##### MATERIALS PROVIDED #####

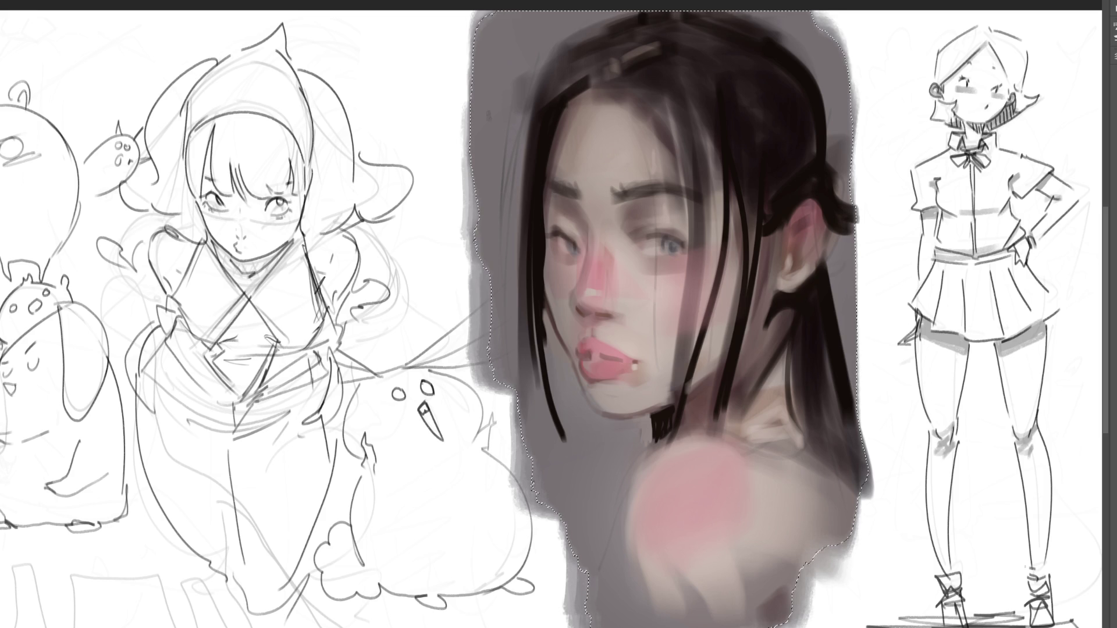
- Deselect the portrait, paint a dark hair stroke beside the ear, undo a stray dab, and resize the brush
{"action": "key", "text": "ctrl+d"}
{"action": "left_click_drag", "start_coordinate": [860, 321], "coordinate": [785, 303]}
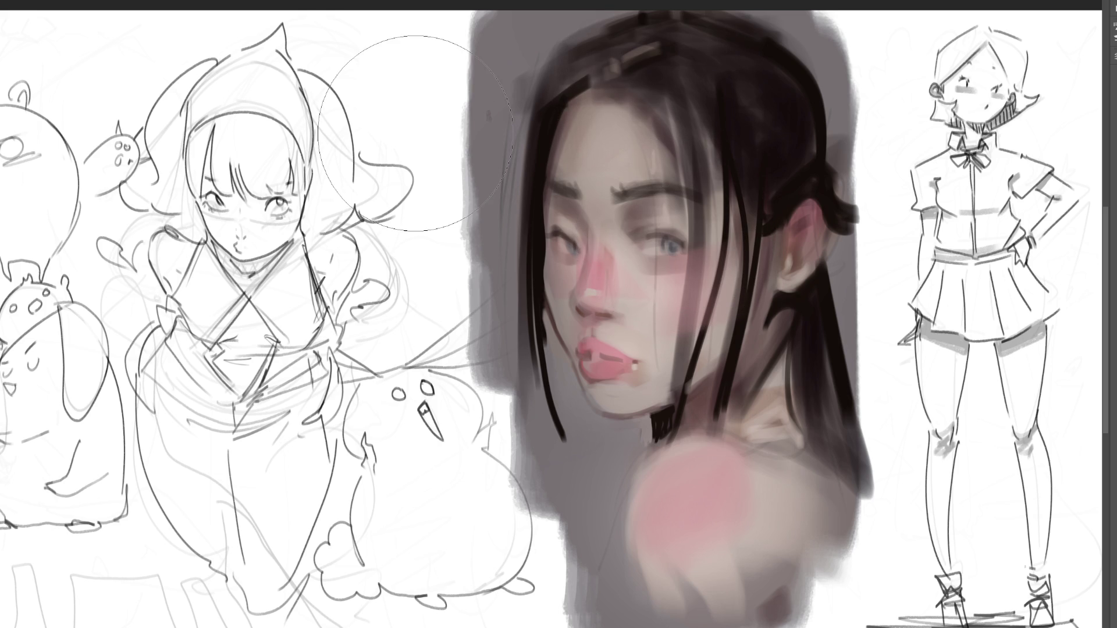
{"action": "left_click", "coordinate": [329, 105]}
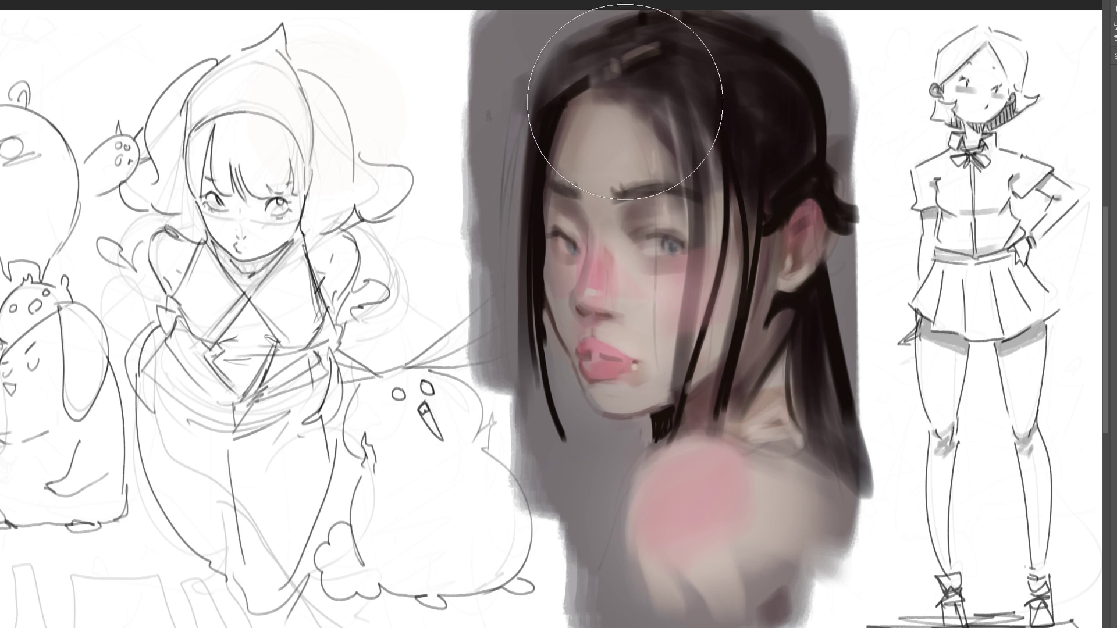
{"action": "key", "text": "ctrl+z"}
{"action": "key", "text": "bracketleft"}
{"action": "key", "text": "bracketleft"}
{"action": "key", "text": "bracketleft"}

#####
##### MATERIALS PROVIDED #####

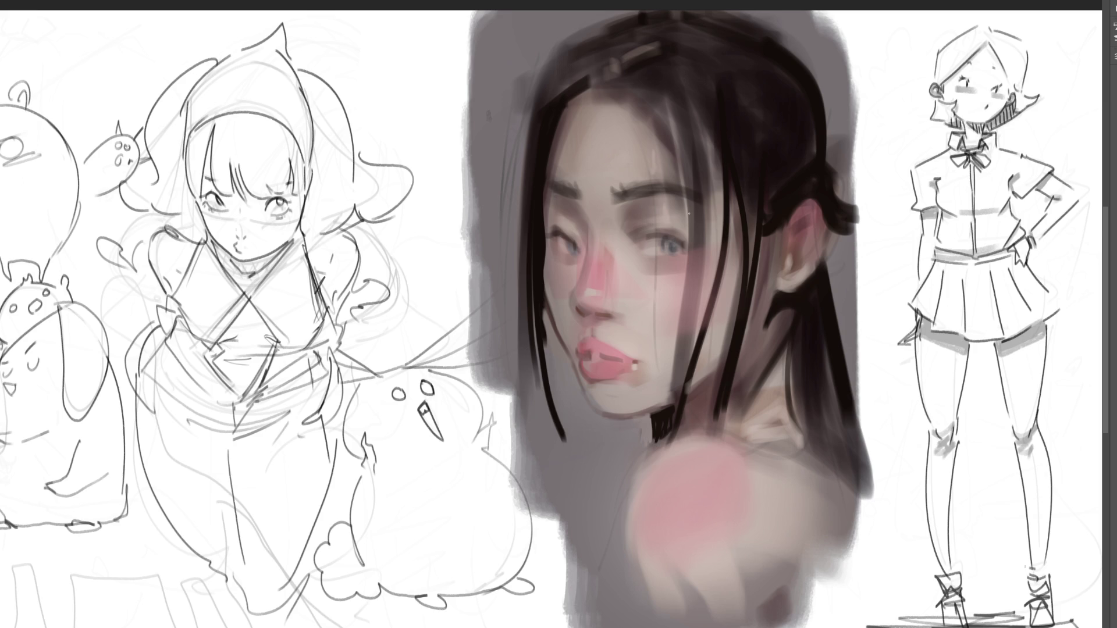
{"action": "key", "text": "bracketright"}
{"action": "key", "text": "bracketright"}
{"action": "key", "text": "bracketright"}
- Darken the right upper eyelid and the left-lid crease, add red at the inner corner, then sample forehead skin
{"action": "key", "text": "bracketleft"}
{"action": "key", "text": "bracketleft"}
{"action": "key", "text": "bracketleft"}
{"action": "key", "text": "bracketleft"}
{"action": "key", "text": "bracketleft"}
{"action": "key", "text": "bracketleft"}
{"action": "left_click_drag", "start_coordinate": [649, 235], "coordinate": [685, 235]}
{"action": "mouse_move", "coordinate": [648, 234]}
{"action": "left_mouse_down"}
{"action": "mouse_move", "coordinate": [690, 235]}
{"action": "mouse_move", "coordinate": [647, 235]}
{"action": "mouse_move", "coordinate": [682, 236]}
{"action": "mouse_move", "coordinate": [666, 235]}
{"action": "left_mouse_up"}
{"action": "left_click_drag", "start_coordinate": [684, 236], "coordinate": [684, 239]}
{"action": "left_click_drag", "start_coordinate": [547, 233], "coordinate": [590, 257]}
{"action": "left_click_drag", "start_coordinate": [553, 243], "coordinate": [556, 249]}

#####
##### MATERIALS PROVIDED #####

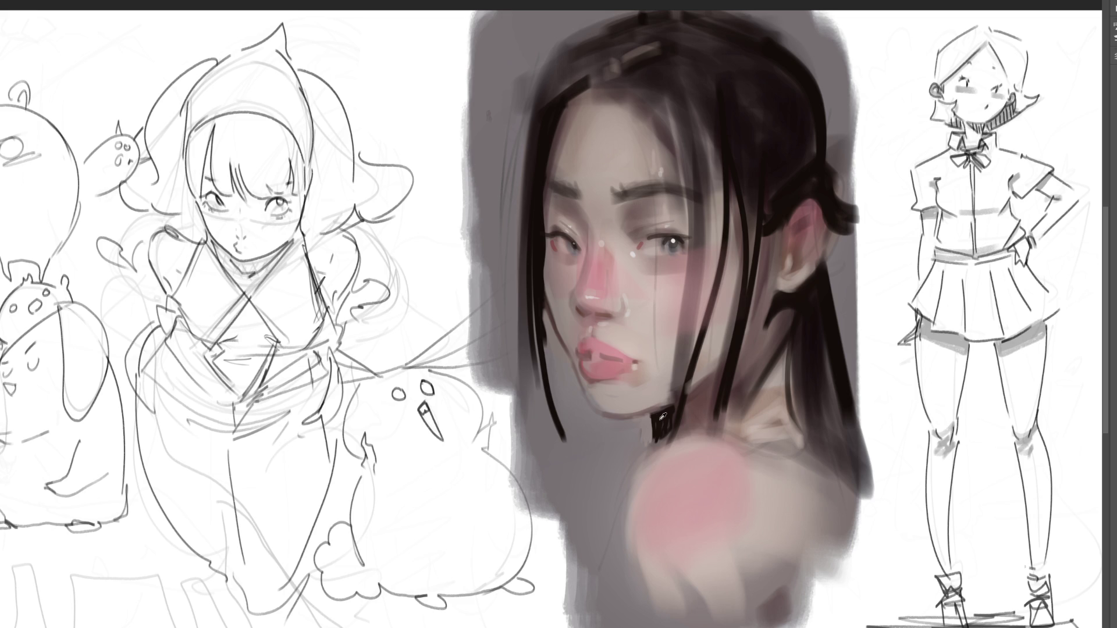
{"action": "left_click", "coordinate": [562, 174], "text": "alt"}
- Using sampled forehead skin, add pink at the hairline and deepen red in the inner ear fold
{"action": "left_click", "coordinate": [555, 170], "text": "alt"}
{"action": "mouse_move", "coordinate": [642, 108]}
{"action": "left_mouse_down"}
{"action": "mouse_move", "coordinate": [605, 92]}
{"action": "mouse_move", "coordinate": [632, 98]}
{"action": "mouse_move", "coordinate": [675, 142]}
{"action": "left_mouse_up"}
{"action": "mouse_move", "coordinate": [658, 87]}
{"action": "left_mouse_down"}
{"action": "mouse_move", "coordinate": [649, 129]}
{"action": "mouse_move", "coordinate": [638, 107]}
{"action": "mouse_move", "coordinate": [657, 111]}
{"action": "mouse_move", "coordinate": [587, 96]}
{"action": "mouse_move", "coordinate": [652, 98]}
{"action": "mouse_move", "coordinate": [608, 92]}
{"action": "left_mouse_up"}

#####

WHAT YOU SHOULD DO: The answer must be every line of the data that holds the word "forehead".

WRITTEN SOLUTION:
- Darken the right upper eyelid and the left-lid crease, add red at the inner corner, then sample forehead skin
- Using sampled forehead skin, add pink at the hairline and deepen red in the inner ear fold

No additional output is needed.